[name|Friend] I've been trying to capture the difference between complex and complicated software for years and I think I finally got it. You can classify projects into 4 quadrants!
On one axis you have hard vs easy to build. On the other it's solution known vs unknown.
Trivial projects are easy to build and you know what you're building. These make perfect freelancing projects. Think brochure website for a restaurant, a self contained data visualization widget. Any tightly scoped project with a clear beginning and end, and no unknowns.
Challenging projects are easy to build, but you don't know what the end result looks like. These projects work best with an internal team. Growth engineering is a good example – you're driving an OKR (conversions, retention) and trying different things to optimize. Each individual feature is easy to build, but you can't know in advance what's gonna work.
Complicated projects are hard to build, but you know what the end result looks like. These are good agency or internal crack team of experts projects. By default they fall on a platform team of some sort. Think refactoring a creaky codebase to modern standards, upgrading an ancient framework to a new version, or building a tightly scoped feature in an area with no unknowns.
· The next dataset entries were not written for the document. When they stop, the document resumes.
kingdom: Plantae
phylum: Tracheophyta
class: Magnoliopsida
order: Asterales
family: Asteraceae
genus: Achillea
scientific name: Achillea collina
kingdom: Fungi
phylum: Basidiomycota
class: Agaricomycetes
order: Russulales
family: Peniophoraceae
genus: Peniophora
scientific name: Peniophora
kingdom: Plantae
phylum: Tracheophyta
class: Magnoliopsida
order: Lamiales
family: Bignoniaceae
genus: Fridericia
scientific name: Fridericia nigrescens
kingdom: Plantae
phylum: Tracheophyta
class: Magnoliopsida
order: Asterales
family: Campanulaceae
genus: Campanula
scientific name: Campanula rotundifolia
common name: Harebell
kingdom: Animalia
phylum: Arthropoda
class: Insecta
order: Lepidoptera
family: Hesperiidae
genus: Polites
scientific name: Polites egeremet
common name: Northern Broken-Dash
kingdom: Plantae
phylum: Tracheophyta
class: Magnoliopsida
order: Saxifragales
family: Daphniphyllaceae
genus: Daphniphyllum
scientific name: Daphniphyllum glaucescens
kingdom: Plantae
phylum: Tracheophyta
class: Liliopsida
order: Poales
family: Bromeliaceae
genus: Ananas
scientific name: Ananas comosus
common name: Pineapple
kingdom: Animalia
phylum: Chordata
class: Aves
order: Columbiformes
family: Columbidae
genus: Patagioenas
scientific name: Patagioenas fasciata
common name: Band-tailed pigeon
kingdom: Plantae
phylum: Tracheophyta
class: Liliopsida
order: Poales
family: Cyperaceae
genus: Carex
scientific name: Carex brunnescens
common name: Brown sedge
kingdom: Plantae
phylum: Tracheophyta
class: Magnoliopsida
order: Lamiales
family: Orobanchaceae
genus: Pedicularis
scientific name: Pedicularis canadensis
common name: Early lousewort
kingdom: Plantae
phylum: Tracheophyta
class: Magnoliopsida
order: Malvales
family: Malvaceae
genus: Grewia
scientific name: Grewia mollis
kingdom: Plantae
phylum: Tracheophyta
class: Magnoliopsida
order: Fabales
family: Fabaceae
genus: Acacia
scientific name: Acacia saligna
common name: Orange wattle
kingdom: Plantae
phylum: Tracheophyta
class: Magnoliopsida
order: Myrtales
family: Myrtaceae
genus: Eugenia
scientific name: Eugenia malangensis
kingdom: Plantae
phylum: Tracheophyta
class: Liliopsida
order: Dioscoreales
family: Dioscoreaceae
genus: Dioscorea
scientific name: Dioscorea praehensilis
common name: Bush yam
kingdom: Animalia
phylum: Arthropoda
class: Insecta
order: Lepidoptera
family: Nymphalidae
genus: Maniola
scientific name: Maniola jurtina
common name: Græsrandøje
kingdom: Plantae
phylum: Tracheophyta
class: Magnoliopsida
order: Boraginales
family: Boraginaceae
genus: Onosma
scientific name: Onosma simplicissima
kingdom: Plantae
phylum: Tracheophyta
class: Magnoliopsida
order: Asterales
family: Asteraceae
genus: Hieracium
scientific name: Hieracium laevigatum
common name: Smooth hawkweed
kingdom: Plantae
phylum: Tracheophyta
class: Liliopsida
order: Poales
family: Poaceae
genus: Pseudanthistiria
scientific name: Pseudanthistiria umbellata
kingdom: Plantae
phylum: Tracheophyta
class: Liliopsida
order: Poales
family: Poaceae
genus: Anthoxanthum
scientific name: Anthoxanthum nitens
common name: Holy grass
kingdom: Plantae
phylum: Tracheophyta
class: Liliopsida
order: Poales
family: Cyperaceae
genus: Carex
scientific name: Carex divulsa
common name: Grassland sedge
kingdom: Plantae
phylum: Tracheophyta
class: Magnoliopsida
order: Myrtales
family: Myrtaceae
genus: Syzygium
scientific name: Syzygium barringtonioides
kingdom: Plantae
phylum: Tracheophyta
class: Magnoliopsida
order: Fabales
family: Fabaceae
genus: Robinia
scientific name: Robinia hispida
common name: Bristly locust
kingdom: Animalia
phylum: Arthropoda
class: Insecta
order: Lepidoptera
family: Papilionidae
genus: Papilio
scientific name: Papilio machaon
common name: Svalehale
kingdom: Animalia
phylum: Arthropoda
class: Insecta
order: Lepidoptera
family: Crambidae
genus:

Complex projects are hard to build and you don't know what the end result looks like. These require an internal team with skin in the game. This, in my opinion, is the good stuff. Think whole SaaS products, new features in an environment with unknowns, adapting old code to new requirements, ... You need iterative development and a way to measure progress. Everything about these projects is hard.
Planning can help you move projects from complex to complicated or challenging. You can estimate and understand a small-enough slice. This is usually a "story".
Try to avoid stories that both have unknowns and are hard to build. If you're diving into a new area of the codebase or integrating a new vendor, prefer easy-to-build features. If you're building something complicated like a new algorithm, prefer clarifying all unknowns ahead of time.
You cannot use upfront planning to make a complex project trivial. By the time it's ready, you may as well have done the work.